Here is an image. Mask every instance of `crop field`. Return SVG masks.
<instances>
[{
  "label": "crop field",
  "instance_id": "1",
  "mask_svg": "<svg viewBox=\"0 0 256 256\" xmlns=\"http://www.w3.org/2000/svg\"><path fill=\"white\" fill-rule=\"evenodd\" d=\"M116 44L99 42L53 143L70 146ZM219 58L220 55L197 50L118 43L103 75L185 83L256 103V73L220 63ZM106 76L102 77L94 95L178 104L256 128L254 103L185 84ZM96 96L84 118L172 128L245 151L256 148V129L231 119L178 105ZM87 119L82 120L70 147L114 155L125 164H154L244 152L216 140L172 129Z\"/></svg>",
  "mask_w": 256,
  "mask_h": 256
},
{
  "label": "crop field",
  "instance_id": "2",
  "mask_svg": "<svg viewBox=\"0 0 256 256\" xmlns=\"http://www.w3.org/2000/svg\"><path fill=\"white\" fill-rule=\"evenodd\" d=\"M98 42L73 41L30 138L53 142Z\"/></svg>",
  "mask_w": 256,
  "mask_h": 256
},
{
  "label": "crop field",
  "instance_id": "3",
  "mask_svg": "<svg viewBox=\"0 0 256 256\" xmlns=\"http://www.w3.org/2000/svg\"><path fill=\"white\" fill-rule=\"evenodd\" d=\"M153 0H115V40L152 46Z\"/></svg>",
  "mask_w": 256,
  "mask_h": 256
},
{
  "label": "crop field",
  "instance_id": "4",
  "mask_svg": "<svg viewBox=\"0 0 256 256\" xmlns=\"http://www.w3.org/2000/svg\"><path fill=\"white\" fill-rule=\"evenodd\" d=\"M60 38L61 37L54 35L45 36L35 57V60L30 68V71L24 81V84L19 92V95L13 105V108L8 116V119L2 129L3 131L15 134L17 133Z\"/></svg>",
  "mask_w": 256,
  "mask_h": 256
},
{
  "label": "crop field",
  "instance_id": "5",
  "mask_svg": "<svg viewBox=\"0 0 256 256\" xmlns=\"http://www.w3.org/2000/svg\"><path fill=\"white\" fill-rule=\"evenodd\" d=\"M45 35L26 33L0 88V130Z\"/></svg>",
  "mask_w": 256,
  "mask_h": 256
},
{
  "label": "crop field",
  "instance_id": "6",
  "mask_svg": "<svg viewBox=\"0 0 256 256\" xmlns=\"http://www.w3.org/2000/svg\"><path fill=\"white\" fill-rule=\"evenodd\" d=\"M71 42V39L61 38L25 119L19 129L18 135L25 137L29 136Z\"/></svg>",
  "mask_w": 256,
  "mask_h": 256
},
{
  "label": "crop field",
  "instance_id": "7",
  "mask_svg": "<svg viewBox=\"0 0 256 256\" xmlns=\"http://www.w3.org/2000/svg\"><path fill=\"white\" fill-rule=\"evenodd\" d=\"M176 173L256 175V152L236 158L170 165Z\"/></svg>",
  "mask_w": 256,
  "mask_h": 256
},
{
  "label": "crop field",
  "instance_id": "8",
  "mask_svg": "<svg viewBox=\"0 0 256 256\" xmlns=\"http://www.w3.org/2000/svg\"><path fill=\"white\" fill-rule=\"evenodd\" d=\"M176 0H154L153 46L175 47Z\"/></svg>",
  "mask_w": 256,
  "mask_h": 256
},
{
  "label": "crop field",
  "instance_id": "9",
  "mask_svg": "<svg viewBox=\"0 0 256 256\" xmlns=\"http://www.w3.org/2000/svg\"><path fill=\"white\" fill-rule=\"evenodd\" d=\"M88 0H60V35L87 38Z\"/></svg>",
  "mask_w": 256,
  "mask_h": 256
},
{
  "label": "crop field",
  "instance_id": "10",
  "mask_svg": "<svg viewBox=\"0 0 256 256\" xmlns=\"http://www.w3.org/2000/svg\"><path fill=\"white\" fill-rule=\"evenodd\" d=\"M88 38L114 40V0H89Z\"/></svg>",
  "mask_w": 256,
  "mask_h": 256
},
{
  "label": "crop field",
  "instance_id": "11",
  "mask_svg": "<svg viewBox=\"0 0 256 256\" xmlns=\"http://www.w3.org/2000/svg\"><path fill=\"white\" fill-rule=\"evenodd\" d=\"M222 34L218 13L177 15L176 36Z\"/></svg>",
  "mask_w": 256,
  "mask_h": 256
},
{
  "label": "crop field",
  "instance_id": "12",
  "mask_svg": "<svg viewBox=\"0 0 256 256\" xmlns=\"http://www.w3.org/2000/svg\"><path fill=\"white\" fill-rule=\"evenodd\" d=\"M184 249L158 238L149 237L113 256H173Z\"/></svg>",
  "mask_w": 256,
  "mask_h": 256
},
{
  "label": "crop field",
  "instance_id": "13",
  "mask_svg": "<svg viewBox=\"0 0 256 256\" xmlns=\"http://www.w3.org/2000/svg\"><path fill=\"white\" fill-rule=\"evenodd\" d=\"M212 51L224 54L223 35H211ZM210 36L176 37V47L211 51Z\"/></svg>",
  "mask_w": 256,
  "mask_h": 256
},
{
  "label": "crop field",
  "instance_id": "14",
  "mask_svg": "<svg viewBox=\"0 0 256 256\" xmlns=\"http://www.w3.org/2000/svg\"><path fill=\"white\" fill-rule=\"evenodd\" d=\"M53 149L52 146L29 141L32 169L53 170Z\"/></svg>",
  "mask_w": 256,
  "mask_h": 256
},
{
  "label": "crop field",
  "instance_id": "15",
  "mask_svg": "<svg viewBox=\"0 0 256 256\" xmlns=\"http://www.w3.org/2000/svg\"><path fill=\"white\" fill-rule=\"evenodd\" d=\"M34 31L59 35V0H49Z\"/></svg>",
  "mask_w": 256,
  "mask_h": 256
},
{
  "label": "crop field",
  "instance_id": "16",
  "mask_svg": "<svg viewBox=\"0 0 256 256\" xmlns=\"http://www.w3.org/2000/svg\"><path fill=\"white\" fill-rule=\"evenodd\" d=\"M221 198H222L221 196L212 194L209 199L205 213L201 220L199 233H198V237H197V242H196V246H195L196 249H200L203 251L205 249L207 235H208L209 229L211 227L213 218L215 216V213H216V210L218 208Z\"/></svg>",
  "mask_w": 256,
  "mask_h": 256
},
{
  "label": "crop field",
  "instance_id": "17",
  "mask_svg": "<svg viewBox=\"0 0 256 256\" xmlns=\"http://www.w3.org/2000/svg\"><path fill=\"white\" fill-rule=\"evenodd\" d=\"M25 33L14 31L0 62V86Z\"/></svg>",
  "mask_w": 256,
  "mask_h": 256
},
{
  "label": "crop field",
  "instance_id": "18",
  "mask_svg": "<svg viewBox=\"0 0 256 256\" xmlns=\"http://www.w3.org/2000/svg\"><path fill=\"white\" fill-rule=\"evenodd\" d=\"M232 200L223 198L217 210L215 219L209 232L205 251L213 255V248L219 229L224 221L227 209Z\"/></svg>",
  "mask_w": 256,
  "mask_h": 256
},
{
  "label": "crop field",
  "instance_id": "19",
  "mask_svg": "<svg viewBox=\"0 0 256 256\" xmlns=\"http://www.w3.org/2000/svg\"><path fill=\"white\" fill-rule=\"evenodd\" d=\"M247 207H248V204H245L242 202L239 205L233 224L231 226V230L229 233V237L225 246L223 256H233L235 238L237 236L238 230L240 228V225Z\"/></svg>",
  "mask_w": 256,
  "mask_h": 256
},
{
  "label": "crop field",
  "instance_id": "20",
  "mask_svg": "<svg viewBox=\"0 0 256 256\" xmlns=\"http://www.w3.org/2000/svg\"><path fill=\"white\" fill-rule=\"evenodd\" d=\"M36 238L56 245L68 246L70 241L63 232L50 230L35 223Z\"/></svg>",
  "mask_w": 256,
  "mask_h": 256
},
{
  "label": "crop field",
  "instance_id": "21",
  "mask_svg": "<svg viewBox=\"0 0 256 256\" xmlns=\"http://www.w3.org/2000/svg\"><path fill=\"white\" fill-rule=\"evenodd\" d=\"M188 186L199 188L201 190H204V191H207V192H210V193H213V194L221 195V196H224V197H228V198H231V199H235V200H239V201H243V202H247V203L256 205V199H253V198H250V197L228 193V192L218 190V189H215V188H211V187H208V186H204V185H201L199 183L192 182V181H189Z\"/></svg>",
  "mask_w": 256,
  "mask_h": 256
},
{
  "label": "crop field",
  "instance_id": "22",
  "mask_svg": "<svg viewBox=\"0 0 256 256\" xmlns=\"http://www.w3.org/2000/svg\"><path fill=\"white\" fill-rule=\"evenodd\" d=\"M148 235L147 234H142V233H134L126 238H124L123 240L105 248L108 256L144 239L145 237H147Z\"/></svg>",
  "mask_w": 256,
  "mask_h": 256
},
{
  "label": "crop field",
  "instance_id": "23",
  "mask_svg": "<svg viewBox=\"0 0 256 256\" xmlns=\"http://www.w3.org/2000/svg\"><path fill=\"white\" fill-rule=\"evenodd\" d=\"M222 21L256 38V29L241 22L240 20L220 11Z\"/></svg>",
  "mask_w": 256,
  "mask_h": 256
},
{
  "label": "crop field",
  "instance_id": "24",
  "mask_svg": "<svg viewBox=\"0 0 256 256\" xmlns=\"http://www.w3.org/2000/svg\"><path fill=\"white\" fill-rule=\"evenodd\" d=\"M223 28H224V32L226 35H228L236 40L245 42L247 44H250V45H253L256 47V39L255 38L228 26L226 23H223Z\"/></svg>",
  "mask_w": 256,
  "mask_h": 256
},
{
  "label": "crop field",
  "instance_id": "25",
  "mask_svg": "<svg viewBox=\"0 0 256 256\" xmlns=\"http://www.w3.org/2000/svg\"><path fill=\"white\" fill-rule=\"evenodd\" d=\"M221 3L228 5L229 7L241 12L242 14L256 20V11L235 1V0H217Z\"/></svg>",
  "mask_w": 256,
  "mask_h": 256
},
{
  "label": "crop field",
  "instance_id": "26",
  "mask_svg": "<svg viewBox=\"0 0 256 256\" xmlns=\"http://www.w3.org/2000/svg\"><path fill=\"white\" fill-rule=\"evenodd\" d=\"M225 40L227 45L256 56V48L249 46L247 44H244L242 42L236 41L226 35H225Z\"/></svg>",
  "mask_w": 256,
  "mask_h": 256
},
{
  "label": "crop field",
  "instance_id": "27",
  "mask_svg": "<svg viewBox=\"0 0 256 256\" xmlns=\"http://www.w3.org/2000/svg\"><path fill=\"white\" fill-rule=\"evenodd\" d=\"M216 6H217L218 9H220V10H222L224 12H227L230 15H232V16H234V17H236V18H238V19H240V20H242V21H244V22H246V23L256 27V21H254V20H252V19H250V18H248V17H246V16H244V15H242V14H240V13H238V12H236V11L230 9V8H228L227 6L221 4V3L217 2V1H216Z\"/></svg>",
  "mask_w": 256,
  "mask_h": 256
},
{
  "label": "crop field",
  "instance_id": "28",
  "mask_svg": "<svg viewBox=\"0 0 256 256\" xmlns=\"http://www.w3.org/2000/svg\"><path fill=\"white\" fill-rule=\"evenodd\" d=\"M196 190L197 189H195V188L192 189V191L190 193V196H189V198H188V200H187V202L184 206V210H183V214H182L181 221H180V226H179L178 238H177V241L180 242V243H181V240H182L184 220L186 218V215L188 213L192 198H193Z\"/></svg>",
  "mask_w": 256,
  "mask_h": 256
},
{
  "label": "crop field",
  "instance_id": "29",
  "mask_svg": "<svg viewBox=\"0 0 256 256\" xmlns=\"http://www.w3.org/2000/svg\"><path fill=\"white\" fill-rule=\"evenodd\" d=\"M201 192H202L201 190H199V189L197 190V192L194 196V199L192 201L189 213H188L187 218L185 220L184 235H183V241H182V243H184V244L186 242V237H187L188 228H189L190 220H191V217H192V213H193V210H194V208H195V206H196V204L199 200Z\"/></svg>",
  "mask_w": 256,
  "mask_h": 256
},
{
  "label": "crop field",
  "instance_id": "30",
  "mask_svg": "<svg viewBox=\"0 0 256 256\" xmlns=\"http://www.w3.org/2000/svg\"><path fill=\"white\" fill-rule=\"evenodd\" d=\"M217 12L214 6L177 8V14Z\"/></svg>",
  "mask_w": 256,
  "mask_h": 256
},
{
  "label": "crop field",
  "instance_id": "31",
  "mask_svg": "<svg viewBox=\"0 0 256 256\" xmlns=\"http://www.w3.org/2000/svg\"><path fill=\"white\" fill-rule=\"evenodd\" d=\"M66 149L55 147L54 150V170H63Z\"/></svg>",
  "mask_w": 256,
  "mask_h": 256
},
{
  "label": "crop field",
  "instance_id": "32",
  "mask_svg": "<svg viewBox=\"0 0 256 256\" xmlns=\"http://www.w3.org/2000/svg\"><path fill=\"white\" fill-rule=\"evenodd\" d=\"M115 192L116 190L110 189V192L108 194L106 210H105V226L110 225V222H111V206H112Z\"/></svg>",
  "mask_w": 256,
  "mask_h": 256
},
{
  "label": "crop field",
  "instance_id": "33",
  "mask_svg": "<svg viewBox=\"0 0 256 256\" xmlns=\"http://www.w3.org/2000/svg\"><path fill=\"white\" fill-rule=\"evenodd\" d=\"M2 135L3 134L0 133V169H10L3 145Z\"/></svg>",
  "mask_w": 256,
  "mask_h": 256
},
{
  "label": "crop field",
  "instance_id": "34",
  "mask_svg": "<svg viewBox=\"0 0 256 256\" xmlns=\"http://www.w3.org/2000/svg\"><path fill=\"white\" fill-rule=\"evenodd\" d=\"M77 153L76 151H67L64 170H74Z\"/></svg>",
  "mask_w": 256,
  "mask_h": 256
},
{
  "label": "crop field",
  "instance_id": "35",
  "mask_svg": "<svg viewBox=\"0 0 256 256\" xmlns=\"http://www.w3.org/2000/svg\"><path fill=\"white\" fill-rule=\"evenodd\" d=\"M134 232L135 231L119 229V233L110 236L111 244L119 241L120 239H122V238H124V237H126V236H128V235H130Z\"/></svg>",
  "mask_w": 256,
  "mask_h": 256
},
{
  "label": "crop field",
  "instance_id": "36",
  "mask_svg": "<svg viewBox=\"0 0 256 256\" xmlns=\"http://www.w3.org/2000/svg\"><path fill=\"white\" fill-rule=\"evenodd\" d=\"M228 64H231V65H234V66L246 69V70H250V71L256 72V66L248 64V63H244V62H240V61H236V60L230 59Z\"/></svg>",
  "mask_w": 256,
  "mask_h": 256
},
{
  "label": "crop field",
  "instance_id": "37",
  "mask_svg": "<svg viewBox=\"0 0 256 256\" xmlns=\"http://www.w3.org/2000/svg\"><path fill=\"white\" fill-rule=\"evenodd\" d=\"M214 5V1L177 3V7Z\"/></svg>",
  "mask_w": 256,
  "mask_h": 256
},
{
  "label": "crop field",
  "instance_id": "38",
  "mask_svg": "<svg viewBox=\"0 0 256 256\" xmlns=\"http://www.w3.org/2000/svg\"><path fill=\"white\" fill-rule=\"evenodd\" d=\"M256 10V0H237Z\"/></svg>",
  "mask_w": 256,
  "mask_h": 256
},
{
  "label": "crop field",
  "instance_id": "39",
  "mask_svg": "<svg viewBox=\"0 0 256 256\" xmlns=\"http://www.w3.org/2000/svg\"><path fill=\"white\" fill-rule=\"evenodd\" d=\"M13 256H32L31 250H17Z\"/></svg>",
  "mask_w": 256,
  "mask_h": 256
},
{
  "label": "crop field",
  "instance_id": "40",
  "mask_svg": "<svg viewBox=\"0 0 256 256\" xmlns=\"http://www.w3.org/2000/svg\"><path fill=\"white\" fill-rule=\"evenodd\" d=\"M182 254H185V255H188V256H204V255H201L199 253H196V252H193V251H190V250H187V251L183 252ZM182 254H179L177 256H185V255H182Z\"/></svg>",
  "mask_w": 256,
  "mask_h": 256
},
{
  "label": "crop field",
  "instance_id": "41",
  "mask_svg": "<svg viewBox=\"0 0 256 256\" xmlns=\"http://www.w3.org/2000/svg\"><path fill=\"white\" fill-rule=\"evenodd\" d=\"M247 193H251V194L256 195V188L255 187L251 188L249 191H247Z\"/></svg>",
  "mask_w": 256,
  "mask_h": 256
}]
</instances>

· · · ·

__Task directions__. Reproduce the records verbatim from their first line through the line containing "38L61 37L54 35L45", including both of those lines.

__Result of the task__.
Here is an image. Mask every instance of `crop field`. Return SVG masks.
<instances>
[{
  "label": "crop field",
  "instance_id": "1",
  "mask_svg": "<svg viewBox=\"0 0 256 256\" xmlns=\"http://www.w3.org/2000/svg\"><path fill=\"white\" fill-rule=\"evenodd\" d=\"M116 44L99 42L53 143L70 146ZM219 58L220 55L197 50L118 43L103 75L185 83L256 103V73L220 63ZM106 76L102 77L94 95L178 104L256 128L254 103L185 84ZM96 96L84 118L172 128L245 151L256 148V129L231 119L178 105ZM87 119L82 120L70 147L114 155L125 164H154L244 152L216 140L172 129Z\"/></svg>",
  "mask_w": 256,
  "mask_h": 256
},
{
  "label": "crop field",
  "instance_id": "2",
  "mask_svg": "<svg viewBox=\"0 0 256 256\" xmlns=\"http://www.w3.org/2000/svg\"><path fill=\"white\" fill-rule=\"evenodd\" d=\"M98 42L73 41L30 138L53 142Z\"/></svg>",
  "mask_w": 256,
  "mask_h": 256
},
{
  "label": "crop field",
  "instance_id": "3",
  "mask_svg": "<svg viewBox=\"0 0 256 256\" xmlns=\"http://www.w3.org/2000/svg\"><path fill=\"white\" fill-rule=\"evenodd\" d=\"M153 0H115V40L152 46Z\"/></svg>",
  "mask_w": 256,
  "mask_h": 256
},
{
  "label": "crop field",
  "instance_id": "4",
  "mask_svg": "<svg viewBox=\"0 0 256 256\" xmlns=\"http://www.w3.org/2000/svg\"><path fill=\"white\" fill-rule=\"evenodd\" d=\"M60 38L61 37L54 35L45 36L35 57V60L30 68V71L24 81V84L19 92V95L13 105V108L8 116V119L2 129L3 131L15 134L17 133Z\"/></svg>",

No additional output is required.